Alla vigilia di Natale, cinque persone sono state arrestate con l’accusa di terrorismo nell’ambito di un’operazione coordinata dalla Procura Nazionale Antimafia e Antiterrorismo, tra loro, una ragazza di 18 anni di origine algerina, cresciuta e residente a Spoleto. La giovane è sospettata di aver costituito una cellula denominata “Da Wa Italia” (“La Chiamata”), affiliata ad Al Qaeda e ISIS. L’inchiesta, condotta dai Carabinieri del ROS, ha svelato un’organizzazione dedita al reclutamento e all’indottrinamento di giovani, anche minorenni, con lo scopo di spingerli verso la radicalizzazione jihadista.

Secondo le autorità, la giovane spoletina avrebbe collaborato con una coetanea pakistana residente a Bologna, particolarmente attiva nel proselitismo online. Insieme, le due avrebbero formato un gruppo volto a diffondere una “giusta” versione dell’Islam, legata al movimento jihadista, con un focus su giovani di seconda generazione. Tra gli altri coinvolti, un 27enne turco residente a Monfalcone e il fratello minore della ragazza pakistana, sospettato di aver già partecipato a un periodo di addestramento militare.

L’indagine, avviata nel settembre 2023, si è basata sul monitoraggio di circuiti radicali online, rivelando come il gruppo utilizzasse piattaforme digitali per diffondere propaganda e reclutare nuovi membri.
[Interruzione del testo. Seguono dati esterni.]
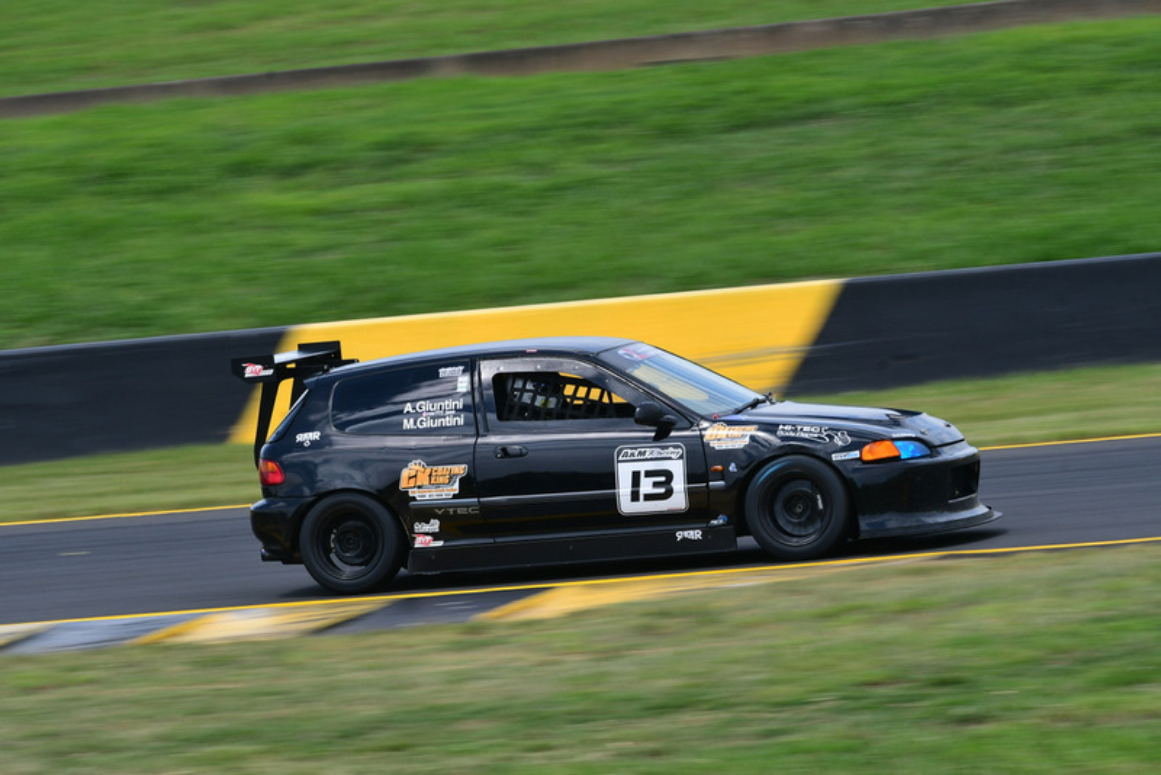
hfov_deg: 5.7
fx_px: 11614
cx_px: 580
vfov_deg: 3.8
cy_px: 388
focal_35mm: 360
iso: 320
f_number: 13
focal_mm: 240
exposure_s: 1/320
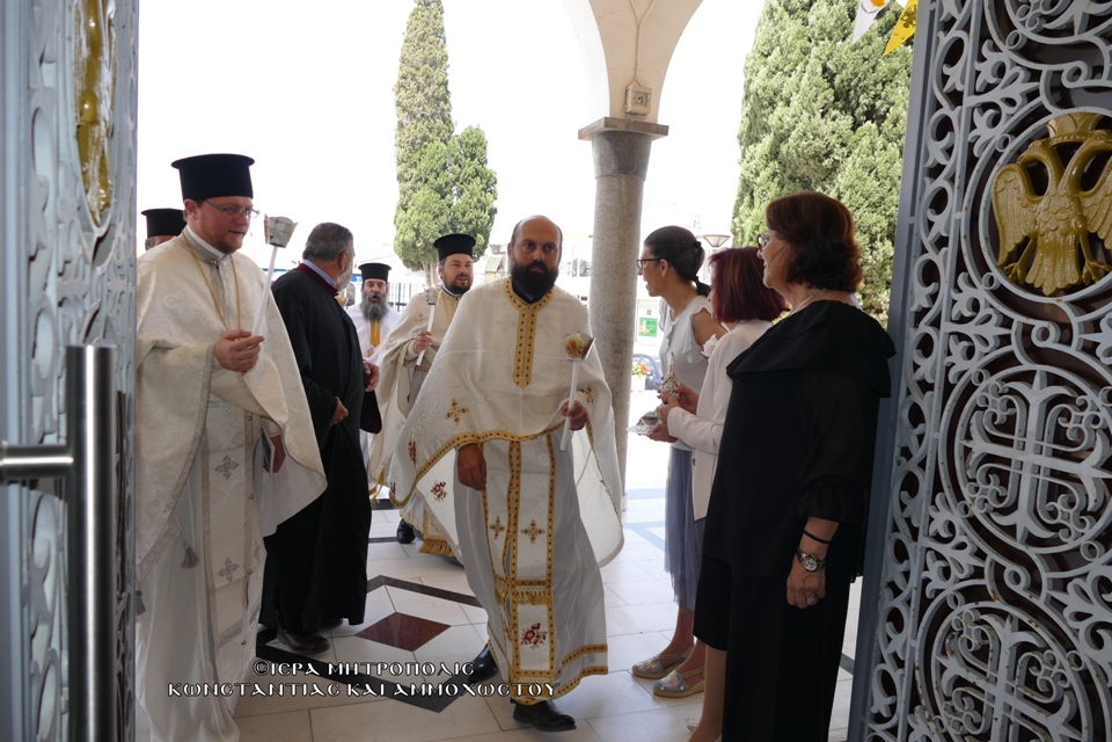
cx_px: 556
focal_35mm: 25
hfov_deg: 71.5
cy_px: 371
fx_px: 772
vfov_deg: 51.3
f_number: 2.8
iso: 125
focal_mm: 9.12
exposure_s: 1/400
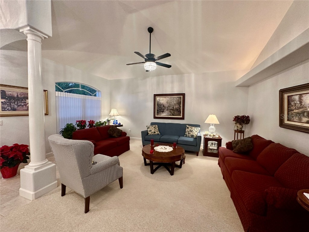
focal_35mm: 14
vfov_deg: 85.7
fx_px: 125
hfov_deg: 102.1
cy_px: 116
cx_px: 154
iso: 400
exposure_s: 1/60
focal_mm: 2.22
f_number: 2.2
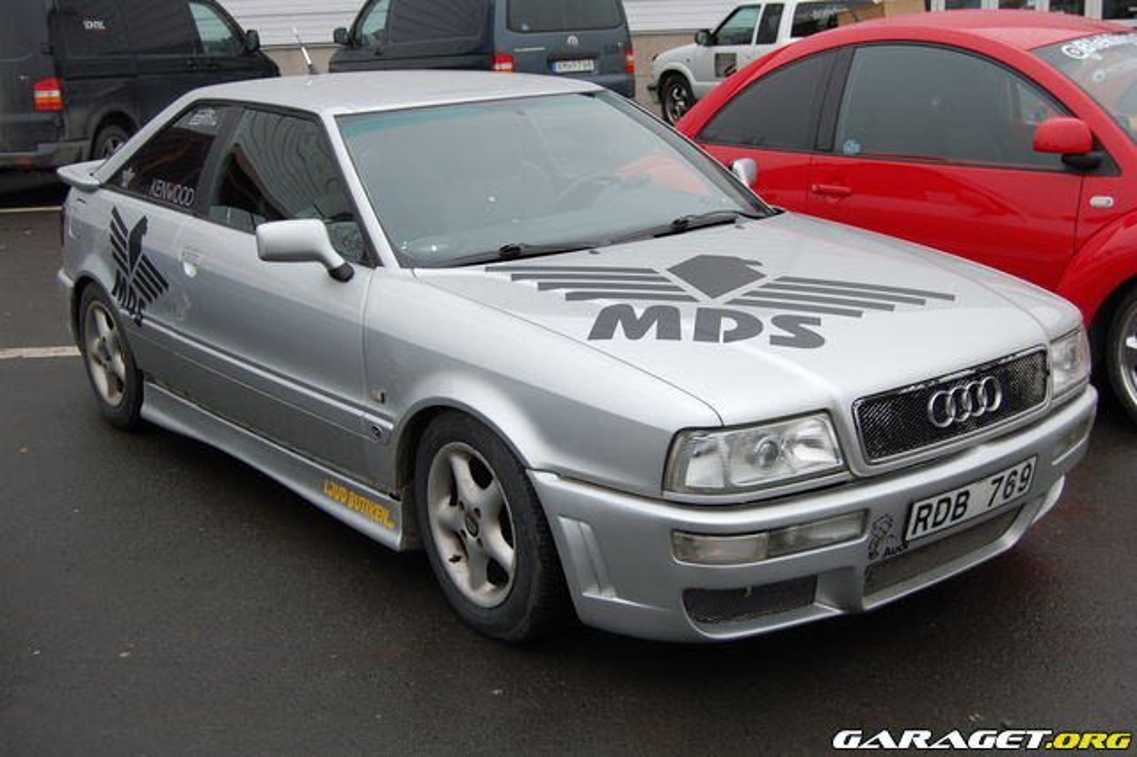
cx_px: 568
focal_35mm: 45
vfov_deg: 29.8
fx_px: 1420
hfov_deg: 43.6
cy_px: 378
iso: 200
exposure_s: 1/160
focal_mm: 30
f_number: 6.3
Uno dei destinatari dell’ordinanza di custodia, un giovane cresciuto a Milano, è sfuggito alla cattura poiché già partito per il Corno d’Africa, dove si presume si sia unito a milizie jihadiste.

Spoleto, la ragazza accusata di terrorismo tace davanti al Gip

Sono durati pochi minuti gli interrogatori di garanzia per i quattro arrestati. La ragazza di Spoleto, difesa dall’avvocato Sabrina Montioni, si è avvalsa della facoltà di non rispondere alle domande del gip Letizio Magliaro. Il suo legale ha sottolineato che molti dei reati contestati sarebbero stati commessi quando l’indagata era ancora minorenne.

Anche i due fratelli pakistani, di 22 e 19 anni, residenti a Bologna, e il 27enne turco di Monfalcone hanno optato per il silenzio, limitandosi a brevi dichiarazioni spontanee. Gli interrogatori si sono svolti in video collegamento dalle carceri di Perugia e Gorizia, dove gli arrestati sono attualmente detenuti.

Secondo quanto emerso, il gip ha confermato la custodia cautelare per tutti, ritenendo sussistenti i rischi di fuga e reiterazione del reato. L’inchiesta è tutt’altro che conclusa e gli inquirenti stanno approfondendo i legami tra gli indagati e altre reti jihadiste presenti in Italia e all’estero.

Lotta al terrorismo in Italia: una sfida costante

L’operazione “Da Wa Italia” rappresenta un ulteriore tassello nella complessa lotta al terrorismo in Italia. Un fenomeno che negli ultimi anni si è adattato e trasformato grazie alle opportunità offerte dal digitale. L’Italia, benché meno colpita rispetto ad altri Paesi europei, è in prima linea nella prevenzione e nel contrasto al radicalismo.

Dal 2015, le autorità hanno intensificato il monitoraggio delle attività online, riconoscendo il ruolo centrale che i social network e le piattaforme di messaggistica criptate rivestono nella propaganda jihadista. L’utilizzo di strumenti avanzati di cyber-intelligence ha permesso di identificare e smantellare diverse cellule terroristiche operanti nel Paese.

Parallelamente, è stato rafforzato il dialogo con le comunità musulmane e avviati programmi di sensibilizzazione per prevenire la radicalizzazione. Soprattutto tra i giovani di seconda generazione. La strategia italiana si basa su un mix di interventi repressivi e preventivi, con un forte coinvolgimento delle istituzioni locali e delle scuole.

L’arresto dei cinque sospettati dimostra l’efficacia di questo piano, ma evidenzia anche le sfide ancora aperte. La radicalizzazione, spesso invisibile agli occhi della società, può nascere all’interno di contesti apparentemente integrati, sfruttando fragilità sociali ed economiche. La cooperazione internazionale resta cruciale per affrontare un fenomeno che, per sua natura, non conosce confini.

Mentre le indagini continuano, l’Italia ribadisce il proprio impegno nella tutela della sicurezza nazionale. Consapevole che la lotta al terrorismo non è solo una questione di polizia, ma anche di coesione sociale e prevenzione culturale.